What needs to be done:
From the first line through the line containing "Figure 2: Hyperpigmentation", transcribe the records exactly and include no other lines.

Source data:
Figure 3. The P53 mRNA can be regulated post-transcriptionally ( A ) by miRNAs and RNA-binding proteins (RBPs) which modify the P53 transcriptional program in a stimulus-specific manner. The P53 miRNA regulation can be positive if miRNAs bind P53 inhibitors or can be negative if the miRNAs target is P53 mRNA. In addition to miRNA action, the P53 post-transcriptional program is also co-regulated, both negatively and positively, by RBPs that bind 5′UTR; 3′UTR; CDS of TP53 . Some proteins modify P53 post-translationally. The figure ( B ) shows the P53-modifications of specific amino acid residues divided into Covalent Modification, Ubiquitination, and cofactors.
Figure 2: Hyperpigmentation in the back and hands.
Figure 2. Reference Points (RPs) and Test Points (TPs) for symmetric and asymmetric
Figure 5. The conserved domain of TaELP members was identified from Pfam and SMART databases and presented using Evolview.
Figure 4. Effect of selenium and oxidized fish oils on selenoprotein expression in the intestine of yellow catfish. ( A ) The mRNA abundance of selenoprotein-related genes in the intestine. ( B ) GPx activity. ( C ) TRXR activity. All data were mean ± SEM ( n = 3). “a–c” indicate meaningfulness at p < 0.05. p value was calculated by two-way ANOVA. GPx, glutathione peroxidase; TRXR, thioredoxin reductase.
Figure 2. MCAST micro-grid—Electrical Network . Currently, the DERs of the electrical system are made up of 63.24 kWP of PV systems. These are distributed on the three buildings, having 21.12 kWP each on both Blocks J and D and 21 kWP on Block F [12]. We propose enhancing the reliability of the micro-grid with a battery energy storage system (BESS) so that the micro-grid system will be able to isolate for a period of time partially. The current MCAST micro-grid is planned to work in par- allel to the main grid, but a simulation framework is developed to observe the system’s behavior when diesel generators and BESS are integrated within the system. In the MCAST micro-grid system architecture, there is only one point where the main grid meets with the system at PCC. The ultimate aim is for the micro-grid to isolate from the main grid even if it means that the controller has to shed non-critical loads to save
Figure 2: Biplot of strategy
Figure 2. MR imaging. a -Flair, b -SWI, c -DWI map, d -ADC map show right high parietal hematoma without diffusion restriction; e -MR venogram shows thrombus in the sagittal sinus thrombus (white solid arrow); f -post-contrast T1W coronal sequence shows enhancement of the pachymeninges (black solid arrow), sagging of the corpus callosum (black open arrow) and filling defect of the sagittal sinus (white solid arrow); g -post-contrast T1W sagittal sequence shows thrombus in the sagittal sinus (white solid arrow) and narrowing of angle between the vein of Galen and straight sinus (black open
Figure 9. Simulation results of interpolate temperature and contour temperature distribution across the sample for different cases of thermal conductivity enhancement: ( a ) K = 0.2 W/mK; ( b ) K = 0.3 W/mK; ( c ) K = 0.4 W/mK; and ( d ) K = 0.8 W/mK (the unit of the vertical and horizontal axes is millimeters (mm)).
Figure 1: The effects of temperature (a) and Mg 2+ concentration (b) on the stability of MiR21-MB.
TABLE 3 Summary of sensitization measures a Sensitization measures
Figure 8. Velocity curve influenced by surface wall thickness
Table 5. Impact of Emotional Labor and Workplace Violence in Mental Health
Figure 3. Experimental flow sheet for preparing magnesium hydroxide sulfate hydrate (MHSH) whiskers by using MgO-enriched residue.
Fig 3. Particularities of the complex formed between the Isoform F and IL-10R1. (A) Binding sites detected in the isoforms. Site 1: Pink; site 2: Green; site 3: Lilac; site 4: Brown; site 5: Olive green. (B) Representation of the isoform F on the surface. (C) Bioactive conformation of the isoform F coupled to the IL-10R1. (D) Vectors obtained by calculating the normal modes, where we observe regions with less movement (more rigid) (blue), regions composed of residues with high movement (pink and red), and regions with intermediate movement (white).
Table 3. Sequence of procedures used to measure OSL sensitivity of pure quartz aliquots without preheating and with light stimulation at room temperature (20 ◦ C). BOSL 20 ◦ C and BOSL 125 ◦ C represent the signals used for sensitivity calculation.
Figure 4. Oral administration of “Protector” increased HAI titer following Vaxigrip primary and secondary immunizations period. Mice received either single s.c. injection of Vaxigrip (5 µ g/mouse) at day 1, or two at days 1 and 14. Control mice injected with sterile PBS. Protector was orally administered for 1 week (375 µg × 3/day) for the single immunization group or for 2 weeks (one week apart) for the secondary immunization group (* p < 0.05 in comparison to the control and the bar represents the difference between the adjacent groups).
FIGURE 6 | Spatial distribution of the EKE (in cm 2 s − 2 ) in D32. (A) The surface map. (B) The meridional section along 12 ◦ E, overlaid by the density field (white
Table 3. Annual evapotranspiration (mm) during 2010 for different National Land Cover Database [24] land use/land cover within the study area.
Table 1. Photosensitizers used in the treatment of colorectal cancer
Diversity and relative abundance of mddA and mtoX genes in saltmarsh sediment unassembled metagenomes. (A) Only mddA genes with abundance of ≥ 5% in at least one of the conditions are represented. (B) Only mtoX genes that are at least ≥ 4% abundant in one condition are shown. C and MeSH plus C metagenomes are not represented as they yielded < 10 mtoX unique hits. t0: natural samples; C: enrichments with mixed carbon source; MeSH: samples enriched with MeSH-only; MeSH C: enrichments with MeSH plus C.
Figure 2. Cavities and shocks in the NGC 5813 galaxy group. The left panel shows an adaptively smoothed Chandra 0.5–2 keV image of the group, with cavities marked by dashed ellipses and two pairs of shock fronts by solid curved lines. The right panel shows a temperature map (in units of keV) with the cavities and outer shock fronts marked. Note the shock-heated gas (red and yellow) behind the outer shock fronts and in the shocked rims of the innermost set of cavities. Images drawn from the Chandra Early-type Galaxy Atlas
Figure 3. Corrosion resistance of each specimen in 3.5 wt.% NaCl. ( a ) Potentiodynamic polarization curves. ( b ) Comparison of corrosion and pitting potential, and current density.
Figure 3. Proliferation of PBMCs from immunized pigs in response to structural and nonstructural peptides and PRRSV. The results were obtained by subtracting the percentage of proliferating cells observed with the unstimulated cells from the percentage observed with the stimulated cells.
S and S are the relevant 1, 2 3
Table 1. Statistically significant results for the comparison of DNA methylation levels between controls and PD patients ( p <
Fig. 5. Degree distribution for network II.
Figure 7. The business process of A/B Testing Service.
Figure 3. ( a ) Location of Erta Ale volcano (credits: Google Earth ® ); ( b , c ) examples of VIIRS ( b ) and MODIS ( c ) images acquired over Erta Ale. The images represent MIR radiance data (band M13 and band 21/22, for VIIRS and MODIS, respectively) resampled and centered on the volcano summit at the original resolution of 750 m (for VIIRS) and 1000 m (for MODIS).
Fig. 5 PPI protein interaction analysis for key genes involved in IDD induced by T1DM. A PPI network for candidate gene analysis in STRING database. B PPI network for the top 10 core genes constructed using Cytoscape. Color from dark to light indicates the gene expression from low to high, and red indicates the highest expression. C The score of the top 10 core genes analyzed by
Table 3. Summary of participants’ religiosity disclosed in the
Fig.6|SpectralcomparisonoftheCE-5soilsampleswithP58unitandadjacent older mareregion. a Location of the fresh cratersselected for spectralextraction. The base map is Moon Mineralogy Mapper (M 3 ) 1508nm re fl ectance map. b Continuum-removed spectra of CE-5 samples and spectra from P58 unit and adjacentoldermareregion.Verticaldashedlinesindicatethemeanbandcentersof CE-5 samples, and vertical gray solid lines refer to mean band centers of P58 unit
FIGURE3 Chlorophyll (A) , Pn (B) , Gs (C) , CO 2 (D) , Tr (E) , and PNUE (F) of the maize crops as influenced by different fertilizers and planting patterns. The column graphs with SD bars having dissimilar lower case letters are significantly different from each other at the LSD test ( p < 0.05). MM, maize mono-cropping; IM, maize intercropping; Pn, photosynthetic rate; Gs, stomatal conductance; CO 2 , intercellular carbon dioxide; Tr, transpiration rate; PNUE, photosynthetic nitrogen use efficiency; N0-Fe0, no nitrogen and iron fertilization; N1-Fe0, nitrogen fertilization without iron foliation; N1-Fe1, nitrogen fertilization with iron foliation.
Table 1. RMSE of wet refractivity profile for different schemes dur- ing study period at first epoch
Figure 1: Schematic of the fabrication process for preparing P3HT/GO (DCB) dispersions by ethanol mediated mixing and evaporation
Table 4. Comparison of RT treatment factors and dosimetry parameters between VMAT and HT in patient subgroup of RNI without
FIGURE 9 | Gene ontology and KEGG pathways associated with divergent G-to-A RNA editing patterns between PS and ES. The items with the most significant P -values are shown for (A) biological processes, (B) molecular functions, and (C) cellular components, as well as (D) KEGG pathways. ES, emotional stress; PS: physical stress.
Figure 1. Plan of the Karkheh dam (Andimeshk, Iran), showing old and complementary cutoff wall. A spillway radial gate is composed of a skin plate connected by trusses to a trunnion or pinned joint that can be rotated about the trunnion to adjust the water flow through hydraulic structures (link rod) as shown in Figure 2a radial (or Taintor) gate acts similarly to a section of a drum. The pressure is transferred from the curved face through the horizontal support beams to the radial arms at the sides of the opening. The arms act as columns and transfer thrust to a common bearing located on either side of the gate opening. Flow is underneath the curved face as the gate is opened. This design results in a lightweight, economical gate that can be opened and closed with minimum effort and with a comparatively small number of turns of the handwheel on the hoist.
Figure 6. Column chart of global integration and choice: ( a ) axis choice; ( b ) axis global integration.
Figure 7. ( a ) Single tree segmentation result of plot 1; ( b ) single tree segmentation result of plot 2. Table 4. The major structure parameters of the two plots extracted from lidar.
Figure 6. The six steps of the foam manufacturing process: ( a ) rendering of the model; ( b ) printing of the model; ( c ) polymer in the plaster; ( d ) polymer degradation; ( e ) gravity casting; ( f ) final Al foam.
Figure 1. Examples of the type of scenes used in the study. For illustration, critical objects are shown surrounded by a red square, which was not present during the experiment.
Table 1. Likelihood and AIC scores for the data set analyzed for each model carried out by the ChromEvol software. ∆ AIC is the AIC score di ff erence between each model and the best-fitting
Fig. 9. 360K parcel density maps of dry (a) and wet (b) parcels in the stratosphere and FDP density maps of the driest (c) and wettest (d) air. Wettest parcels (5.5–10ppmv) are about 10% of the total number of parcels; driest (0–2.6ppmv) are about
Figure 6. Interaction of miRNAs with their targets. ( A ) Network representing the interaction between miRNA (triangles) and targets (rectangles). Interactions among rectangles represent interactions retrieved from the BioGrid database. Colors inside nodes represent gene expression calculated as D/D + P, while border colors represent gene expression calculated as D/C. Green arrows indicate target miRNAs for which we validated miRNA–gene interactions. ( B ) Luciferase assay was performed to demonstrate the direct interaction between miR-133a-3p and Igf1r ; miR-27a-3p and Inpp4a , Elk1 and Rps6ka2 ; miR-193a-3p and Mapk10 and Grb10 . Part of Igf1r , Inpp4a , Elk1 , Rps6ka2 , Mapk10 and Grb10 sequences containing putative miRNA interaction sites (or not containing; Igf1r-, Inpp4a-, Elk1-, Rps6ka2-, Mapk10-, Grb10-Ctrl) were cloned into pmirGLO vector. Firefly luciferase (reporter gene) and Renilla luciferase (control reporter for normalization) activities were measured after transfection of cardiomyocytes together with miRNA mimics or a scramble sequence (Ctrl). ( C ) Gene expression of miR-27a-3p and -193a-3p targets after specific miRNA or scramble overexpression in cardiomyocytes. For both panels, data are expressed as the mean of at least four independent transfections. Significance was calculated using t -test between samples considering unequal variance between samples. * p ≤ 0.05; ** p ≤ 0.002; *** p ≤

Answer space:
Figure 3. The P53 mRNA can be regulated post-transcriptionally ( A ) by miRNAs and RNA-binding proteins (RBPs) which modify the P53 transcriptional program in a stimulus-specific manner. The P53 miRNA regulation can be positive if miRNAs bind P53 inhibitors or can be negative if the miRNAs target is P53 mRNA. In addition to miRNA action, the P53 post-transcriptional program is also co-regulated, both negatively and positively, by RBPs that bind 5′UTR; 3′UTR; CDS of TP53 . Some proteins modify P53 post-translationally. The figure ( B ) shows the P53-modifications of specific amino acid residues divided into Covalent Modification, Ubiquitination, and cofactors.
Figure 2: Hyperpigmentation in the back and hands.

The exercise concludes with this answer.